Também não almejamos grandes mudanças na forma como são convencionadas as cláusulas em relações de consumo, até porque, em geral, são modelos prontos apenas com poucas lacunas para que sejam preenchidas no ato da compra, mas, é preciso debatermos acerca da forma como esses modelos são pensados, sendo que o diferencial do percentual da cláusula penal pode ser apresentado ao consumidor, inclusive, como um diferencial do fornecedor em relação aos seus concorrentes.

Portanto, é preciso aprofundar o debate acerca do tema, especialmente acerca da ausência de proporcionalidade e buscar identificar o tamanho de tal questão em contratos por adesão nas relações de consumo.

[1] COELHO, Fábio Ulhoa. Curso de direito civil, 3: contratos. 5. Ed. São Paulo: Saraiva, 2012. Pag. 57.

[2] DINIZ, Maria Helena. Curso de Direito Civil Brasileiro. Vol. 2, Teoria geral das obrigações. 24ª ed. 2013. São Paulo. Editora Saraiva.

[3] BRASIL. Código Civil Lei 10406 de 10 de janeiro de 2002.

[4] PEREIRA, Caio Mário de Silva, Instituições de Direito Civil – Contratos, Vol. III. 23ª ed. 2019. São Paulo. Editora Forense.
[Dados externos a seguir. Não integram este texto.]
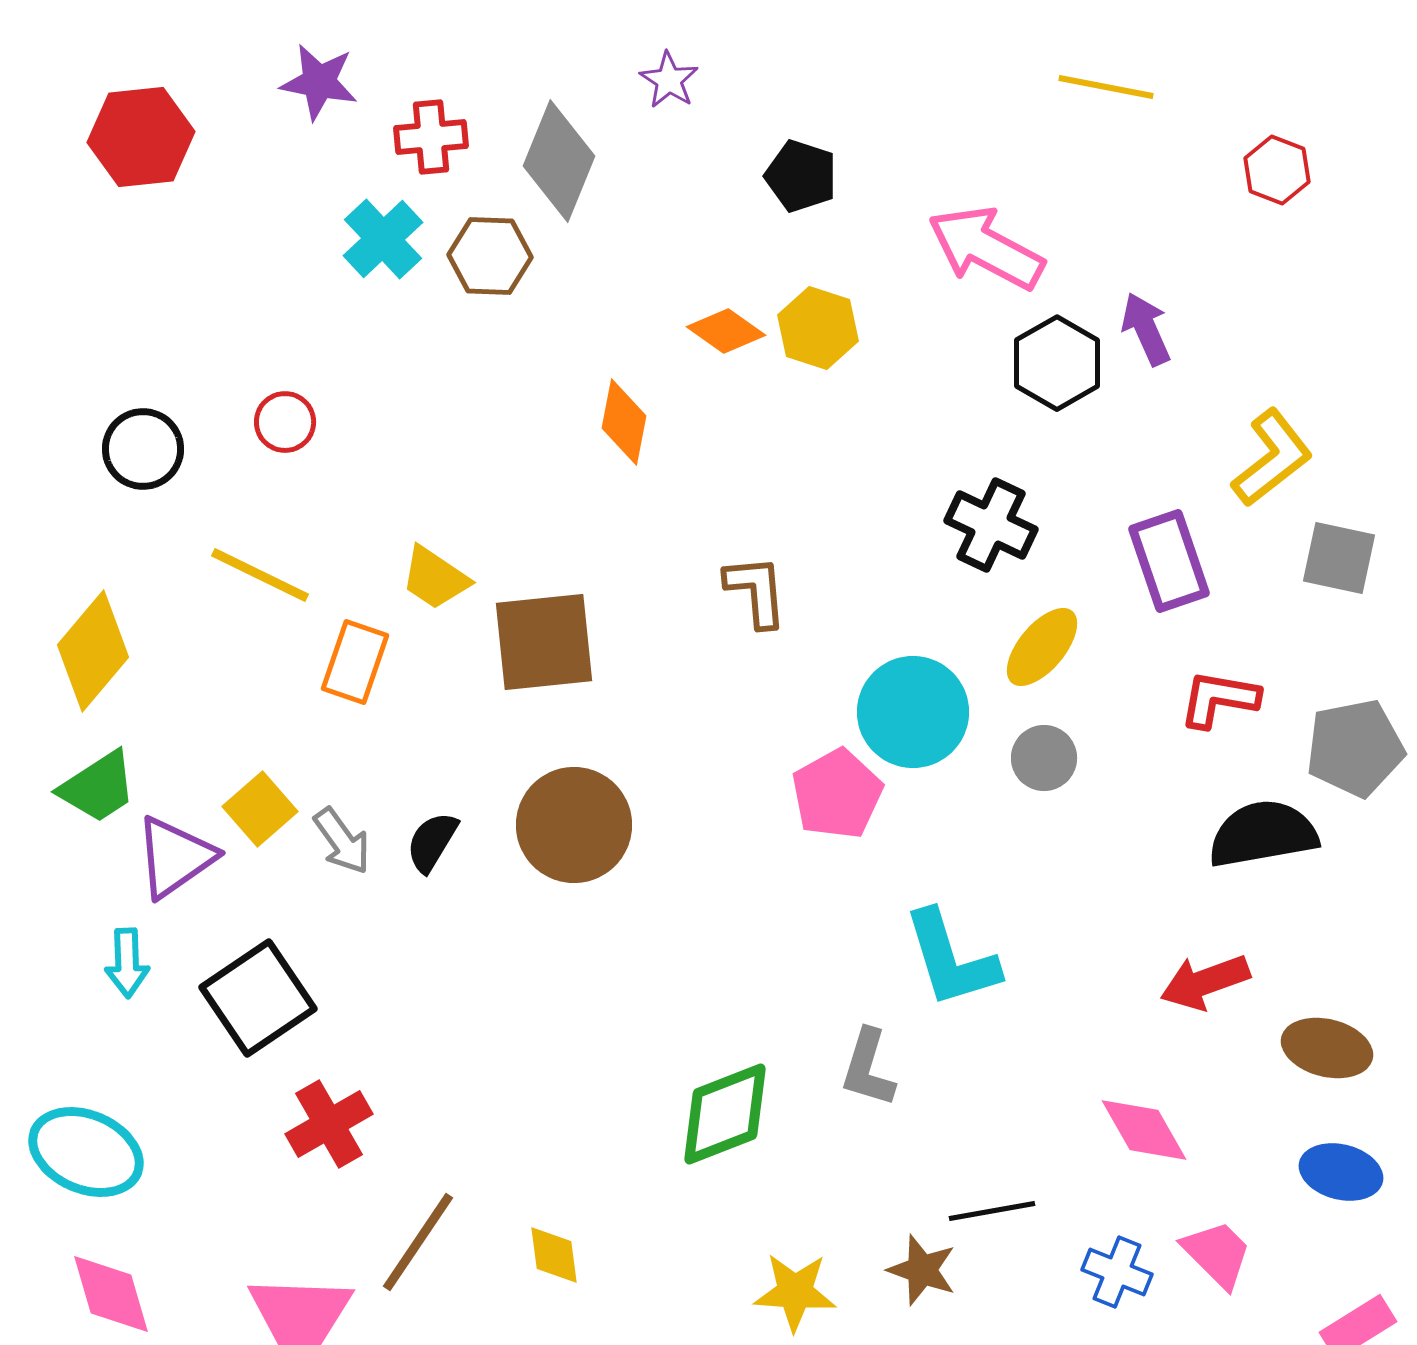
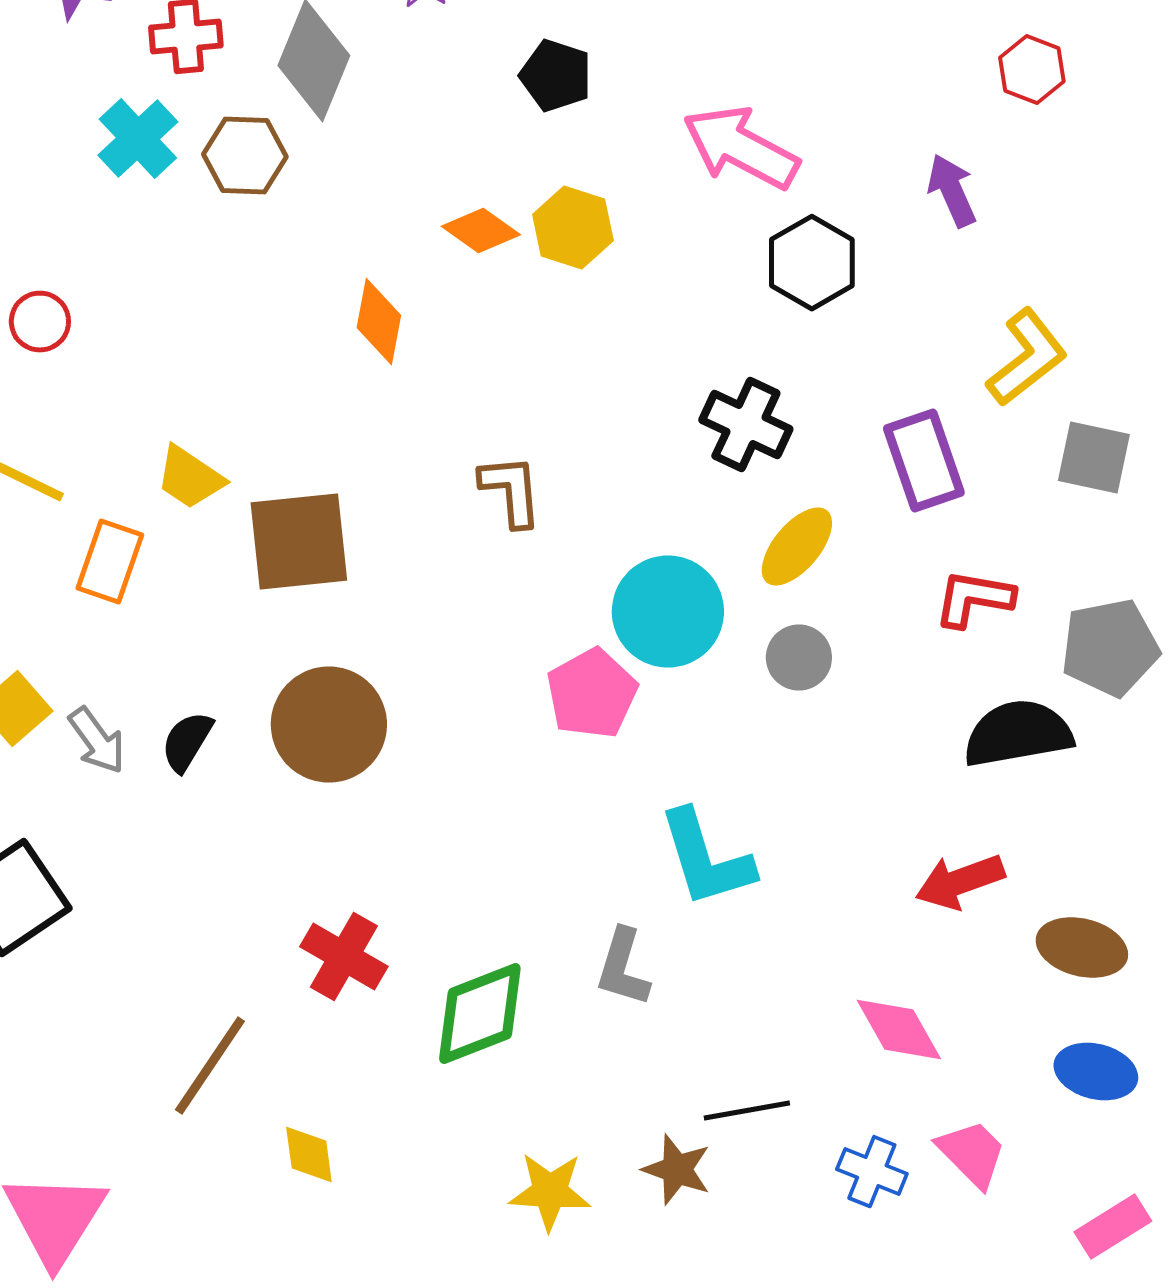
purple arrow: (1146, 329) -> (952, 190), moved
red cross: (329, 1124) -> (344, 956), moved, turned -30
brown line: (418, 1242) -> (210, 1066), moved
[5] GOBBO, Leandro; SILVA, Eduardo; TABAK, Benjamin; AGUIAR, Julio. Direito comportamental e multas contratuais: comparação entre a efetividade das sanções positivas e negativas. In: GOBBO, Leandro et al. Direito, Economia e Comportamento Humano. 1. ed. Curitiba: CRV, 2016. v. único, cap. Capítulo 5, ISBN 9788544409107. E-book.